Document >>
Overview

I’ve been learning Apache Kafka over the past week. I took the Udemy course Apache Kafka Series - Learn Apache Kafka for Beginners v3. I’m using this blog to take notes, and this post focuses specifically on Kafka CLI commands.

Installation and Setup

Client

Installing the Kafka client on macOS is very straightforward:

brew install kafka

Homebrew will install both JDK and Kafka for you. You can verify the installation by running kafka-topics in your terminal.

Server

Setting up the server is more challenging than the client installation.

Conduktor

The course instructor heavily promoted his startup project Conduktor, but the free playground option is no longer available.

Local Cluster

I can run a local cluster with Docker and connect to it using:

kafka-topics.sh --bootstrap-server localhost:19092 --list

Note that the port number is 19092 instead of the default 9092.

Aiven

However, since a localhost setup can only have one broker, it defeats the purpose of learning Kafka clustering. I ended up creating a free account with Aiven, which allows me to use a cluster with 3 brokers (3 VM nodes) for free for one month.

I followed the instructions to configure the server, though the instructions weren’t very clear.

Here are my notes:

  • Download the certificate from Aiven, but rename it from ca.pem to certificate.pem
  • Create a kafka-client.config file on your OS and use the username and credentials from the website
  • Tip: Save the command prefix in a file: kafka-topics --bootstrap-server <server-uri> --command-config kafka-client.config

With that setup complete, it’s time to learn Kafka CLI commands.

Commands

Create Topics

# Create a topic with 5 partitions and 2 replicas
kafka-topics ... --create --topic first_topic --partitions 5 --replication-factor 2

# Show the details of this topic
kafka-topics ... --describe --topic first_topic

# Output
Topic: first_topic	TopicId: DWPKB-MRR22-oknWuo5tLA	PartitionCount: 5	ReplicationFactor: 2	Configs: cleanup.policy=delete,segment.bytes=1073741824,unclean.leader.election.enable=false
	Topic: first_topic	Partition: 0	Leader: 1	Replicas: 1,3	Isr: 1,3	Elr: N/A	LastKnownElr: N/A
	Topic: first_topic	Partition: 1	Leader: 2	Replicas: 2,1	Isr: 2,1	Elr: N/A	LastKnownElr: N/A
	Topic: first_topic	Partition: 2	Leader: 3	Replicas: 3,2	Isr: 3,2	Elr: N/A	LastKnownElr: N/A
	Topic: first_topic	Partition: 3	Leader: 1	Replicas: 1,2	Isr: 1,2	Elr: N/A	LastKnownElr: N/A
	Topic: first_topic	Partition: 4	Leader: 2	Replicas: 2,3	Isr: 2,3	Elr: N/A	LastKnownElr: N/A

Producer

To produce messages:

  • Use kafka-console-producer
  • Use --producer.config (not --command-config) for the kafka-client.config file

Advanced options for using keys when sending messages:

  • --property parse.key=true
  • --property key.separator=:

Now you can send messages like:

>name:huijing huang

For learning purposes, you can force the producer to use the round-robin partitioner class to send messages to different partitions. Otherwise, the producer will keep sending messages to the same partition until that partition has enough data.

Dataset extract >>
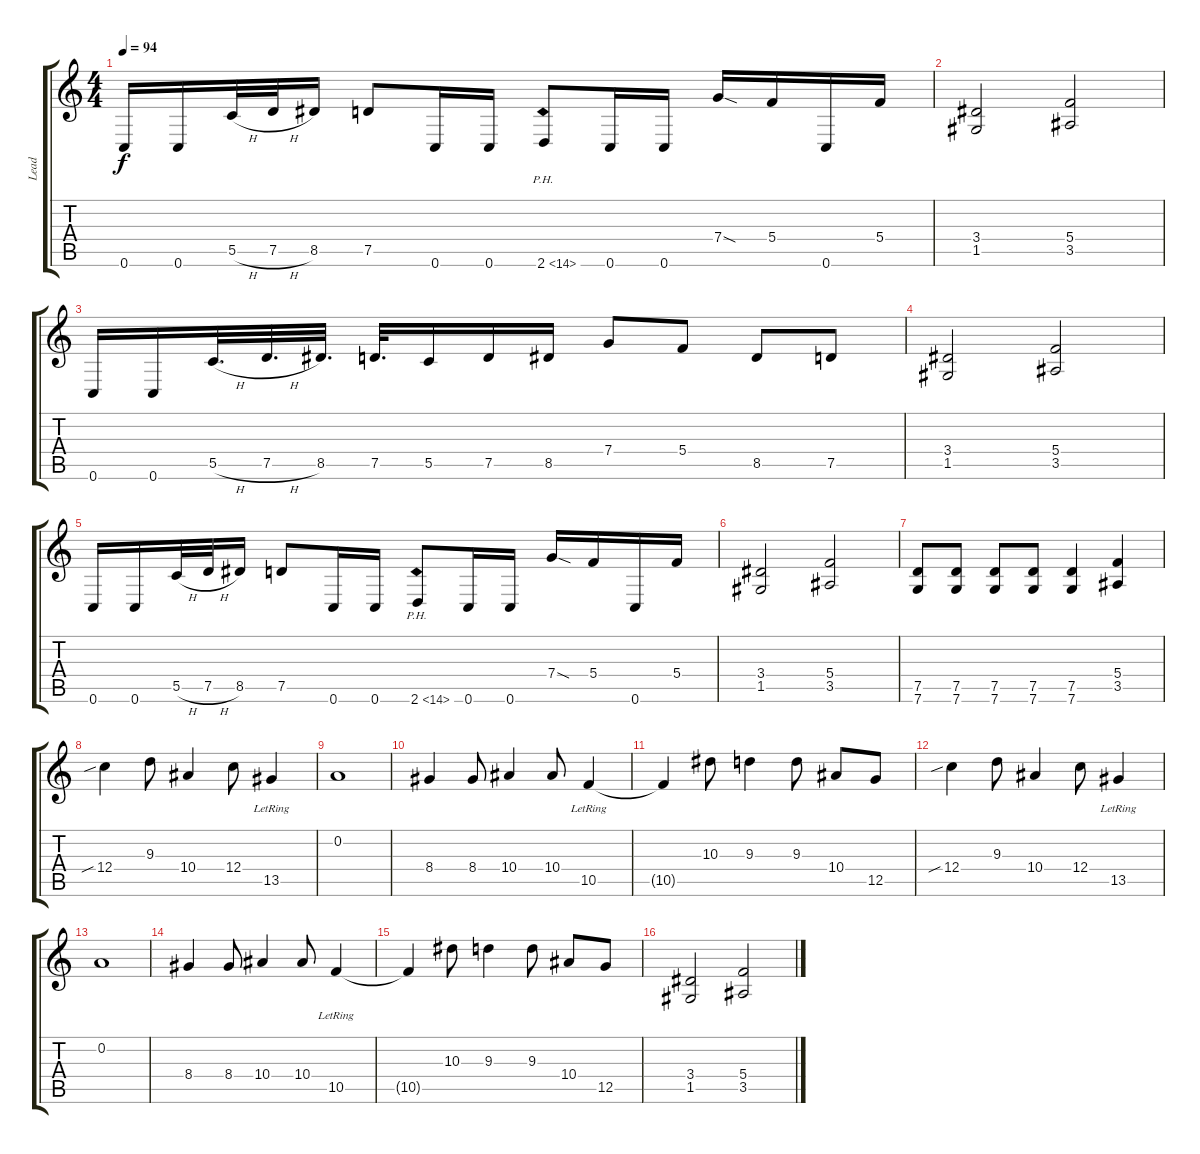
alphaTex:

To-do list >>
[a] Answer these from the Kafka post:
(i) What port number does the local cluster use in place of the default?
(ii) How many brokers does the free Aiven cluster offer, and for how long?
(iii) When producing messages, which option takes the kafka-client.config file?
[b] Shorten the paragraph in the Kafka post that begins "However, since a localhost setup" while keeping its main facts.
[c] Quote word for word everything in the Kafka post from "However, since a" down to "for one month.".
Work from the Kafka post alone.

The solutions >>
[a]
(i) 19092
(ii) 3 brokers (3 VM nodes), free for one month
(iii) --producer.config

[b] A localhost setup can have only one broker, which defeats the purpose of learning Kafka clustering. So a free Aiven account was set up instead. It provides a 3-broker cluster (3 VM nodes) free for one month.

[c]
However, since a localhost setup can only have one broker, it defeats the purpose of learning Kafka clustering. I ended up creating a free account with Aiven, which allows me to use a cluster with 3 brokers (3 VM nodes) for free for one month.